The big idea that both Micah and Matthew work to promote is this:

God chooses what is insignificant in man’s eyes to accomplish His own great purposes.

This principle is woven throughout the pages of Scripture.

  • Think of God’s selection of the Israelites to be His people, about which Moses wrote,

‘The Lord did not set his affection on you and choose you because you were more numerous than other peoples, for you were the fewest of all peoples’ (Deut. 7:7).

  • Remember King David (also born in Bethlehem). He was once so seemingly insignificant that his father Jesse didn’t even think to present him when Samuel was looking for Israel’s future king (1 Sam. 16).
  • This principle is well summarized in 1 Cor. 1:28-29:

‘God chose the lowly things of this world and the despised things—and the things that are not—to nullify the things that are, so that no one may boast before him.’

That last phrase is the key towards understanding why God chooses what is small: He does it so that “no one may boast before him” – so that no one may say “I did it – look at me!” but must concede, “God has done it – look to Him!”

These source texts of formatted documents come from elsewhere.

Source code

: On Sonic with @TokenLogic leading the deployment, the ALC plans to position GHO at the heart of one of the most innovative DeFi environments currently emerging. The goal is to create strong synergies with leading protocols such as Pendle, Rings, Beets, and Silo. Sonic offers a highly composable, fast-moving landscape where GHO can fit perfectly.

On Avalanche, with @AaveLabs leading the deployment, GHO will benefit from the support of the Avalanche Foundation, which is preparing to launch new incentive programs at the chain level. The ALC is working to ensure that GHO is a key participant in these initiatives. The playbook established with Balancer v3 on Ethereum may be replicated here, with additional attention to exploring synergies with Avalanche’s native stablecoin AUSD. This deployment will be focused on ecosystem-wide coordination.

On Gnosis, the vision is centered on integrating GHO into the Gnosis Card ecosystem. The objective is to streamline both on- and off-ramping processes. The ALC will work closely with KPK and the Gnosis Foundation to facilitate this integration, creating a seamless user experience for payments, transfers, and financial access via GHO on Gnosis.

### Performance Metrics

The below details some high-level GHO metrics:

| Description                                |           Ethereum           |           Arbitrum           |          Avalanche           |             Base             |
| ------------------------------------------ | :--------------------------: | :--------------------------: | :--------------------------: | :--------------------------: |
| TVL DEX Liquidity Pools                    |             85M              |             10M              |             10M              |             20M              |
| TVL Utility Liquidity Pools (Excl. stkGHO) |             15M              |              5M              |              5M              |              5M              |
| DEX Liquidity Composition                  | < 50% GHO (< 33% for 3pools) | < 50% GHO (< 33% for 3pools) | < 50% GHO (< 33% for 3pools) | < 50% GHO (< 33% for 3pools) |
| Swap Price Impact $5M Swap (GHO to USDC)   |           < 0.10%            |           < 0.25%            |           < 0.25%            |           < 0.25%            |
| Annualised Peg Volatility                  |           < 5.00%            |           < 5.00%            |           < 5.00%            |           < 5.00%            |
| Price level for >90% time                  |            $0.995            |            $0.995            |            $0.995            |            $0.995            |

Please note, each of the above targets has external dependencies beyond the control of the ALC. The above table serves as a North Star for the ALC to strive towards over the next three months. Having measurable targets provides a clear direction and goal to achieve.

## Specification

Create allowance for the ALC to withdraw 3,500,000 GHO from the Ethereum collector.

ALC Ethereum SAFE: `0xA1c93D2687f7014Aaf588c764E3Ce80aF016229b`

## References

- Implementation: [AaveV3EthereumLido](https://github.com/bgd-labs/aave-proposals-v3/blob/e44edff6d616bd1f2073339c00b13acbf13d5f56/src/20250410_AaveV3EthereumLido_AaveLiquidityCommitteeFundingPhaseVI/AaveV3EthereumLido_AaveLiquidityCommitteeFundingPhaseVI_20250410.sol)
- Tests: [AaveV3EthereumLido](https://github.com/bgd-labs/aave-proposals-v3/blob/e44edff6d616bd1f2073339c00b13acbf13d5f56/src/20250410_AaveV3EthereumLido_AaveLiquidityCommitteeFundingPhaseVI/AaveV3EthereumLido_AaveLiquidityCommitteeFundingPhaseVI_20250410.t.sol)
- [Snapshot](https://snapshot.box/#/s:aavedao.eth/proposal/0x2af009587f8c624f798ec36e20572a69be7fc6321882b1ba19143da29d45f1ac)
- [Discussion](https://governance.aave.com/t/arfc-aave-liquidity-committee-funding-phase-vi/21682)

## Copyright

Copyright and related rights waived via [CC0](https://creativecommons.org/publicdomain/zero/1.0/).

What’s so extraordinary is that God would ground the most profound expression of this principle in His own action. God the Son, the one by and for whom all things were made, humbled himself, taking on human flesh, being born as a small baby, in not just a small town, but in a feeding trough for animals.

And so was the trajectory of Jesus’ life on earth. He lived as a servant rather than a sovereign. Instead of being bowed down to, he bowed down, washing the filthy feet of his followers. His death, a brutal crucifixion flanked by common criminals, was but a culmination of the course that his life had traced since birth.

However, in God’s economy, this humiliation was no failure, but an achievement of incalculable significance. At the cross, Jesus paid the price for sin that only God could pay – an infinite price that no finite creature could afford. And that payment was accepted, confirmed by Christ’s resurrection from the dead.

The cross, finally, leaves no room for boasting. Of their salvation, no human can say, “I did it – look at me!” Instead, at the cross, we see both what we deserve: infinite judgment; and, if a child of God, what we have gained: an unmerited gift of infinite mercy.

That is the true significance of Bethlehem – that on its own, it is insignificant. And so it is with our own lives. For most of us, life often adds up to one feat after another in an ongoing quest for significance – whether through accumulating possessions, degrees, or accolades. The message of Bethlehem is the message of the cross: stop trying to make much of self, and start making much of God. In the end, our significance is not measured by our own achievements, but in being chosen by God.

 


[1]  D.A. Carson. Matthew and Mark (the Expositor’s Bible Commentary). Revised Edition. ed. Tremper Longman III, and David E. Garland. Grand Rapids: Zondervan, 2010. 114-15.

 

Comments

  1. Craig Ervin says:

    I have always thought it was amazing that no one but the Magi bothered to make the six-mile walk to Bethlehem to check it out.